Today’s focus on body and image may seem like a far cry from the original purpose of yoga and may, instead, be the initial goal of modern yoga and the Western student.  However, scientists have discovered what perhaps the Rishis of old knew about the benefits of the physical practice of yoga, and how this physical focus can lead to a change in brain wiring. Modern yoga has proven to be an intrinsic part of the more vast science of yoga, which includes a combination of meditation and movements aimed at bringing the brain and nervous system into a natural rhythm and be more in tune with many aspects of life.


A well-designed physical activity program can contribute to a healthy mind, as noted by Dr. Roy J. Shephard, a specialist in exercise science, sports medicine, and environmental physiology in health and disease, who has authored numerous books on the topic. He emphasizes that physical activity specifically contributes to increased arousal, improvement of self-esteem and body image, relief of anxiety, stress and reactive depression, and maximization of intellectual and psychomotor development.

Studies in neuroscience produce evidence that the brain grows and rewires itself (neuroplasticity) through experience, which means the brain can be deliberately and systematically influenced and changed. The act of changing your posture, slowing your breath, focusing on the present moment and relaxing during intense concentration all engage in the physical process of modern yoga to reshape and rewire the brain.

Richard Davidson, a neuroscientist at the University of Wisconsin, wired several Tibetan monks and novice practitioners to compare the activity within their brains as they meditated. He discovered that the monks could reach unprecedented low levels of brain activity. Slower wavelengths reduce the chattering of the mind, enabling the practitioner to observe and adjust thoughts, and subsequently change those thoughts and future actions. Through the practice of yoga, modern students can train the brain with meditation, breath work, intention setting, imagination and visualization.

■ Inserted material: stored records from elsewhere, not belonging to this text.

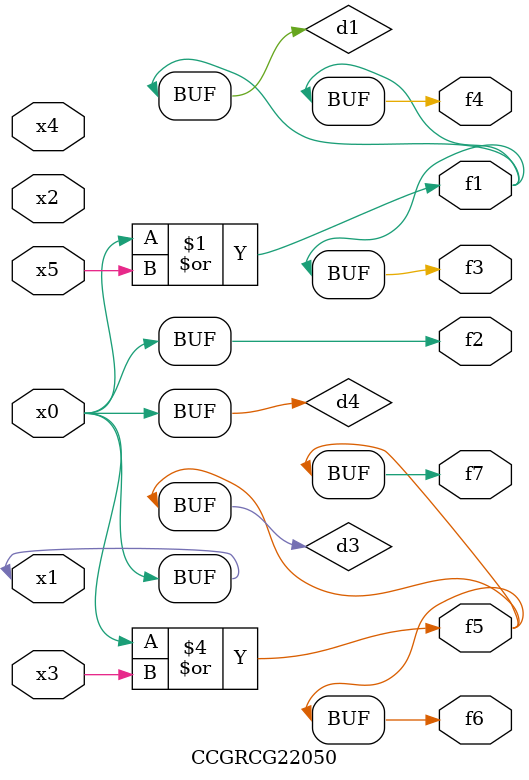
<source format=v>
module CCGRCG22050(
	input x0, x1, x2, x3, x4, x5,
	output f1, f2, f3, f4, f5, f6, f7
);

	wire d1, d2, d3, d4;

	or (d1, x0, x5);
	xnor (d2, x1, x4);
	or (d3, x0, x3);
	buf (d4, x0, x1);
	assign f1 = d1;
	assign f2 = d4;
	assign f3 = d1;
	assign f4 = d1;
	assign f5 = d3;
	assign f6 = d3;
	assign f7 = d3;
endmodule

</source>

Yoga is the cessation of the fluctuating patterns of the mind, as explained in Hatha Yoga Pradipika. Repeatedly changing responses, intentions and corresponding thoughts forces the brain to create new and more efficient neuronal pathways, which makes your body produce healthier automatic physiological responses (unlearned reactions such as a reflex, sweating or blinking) and stronger interoception (sensory systems). This will affect how you perceive feelings from the body that will, in turn, impact your mood, well-being and emotions.

The practice of modern yoga as physical activity opens the door to the larger science of yoga and its deeper connection with the brain to produce happiness and well-living. So, if you’re looking to live a sustainable life filled with lasting happiness, it’s time to hit the yoga mat!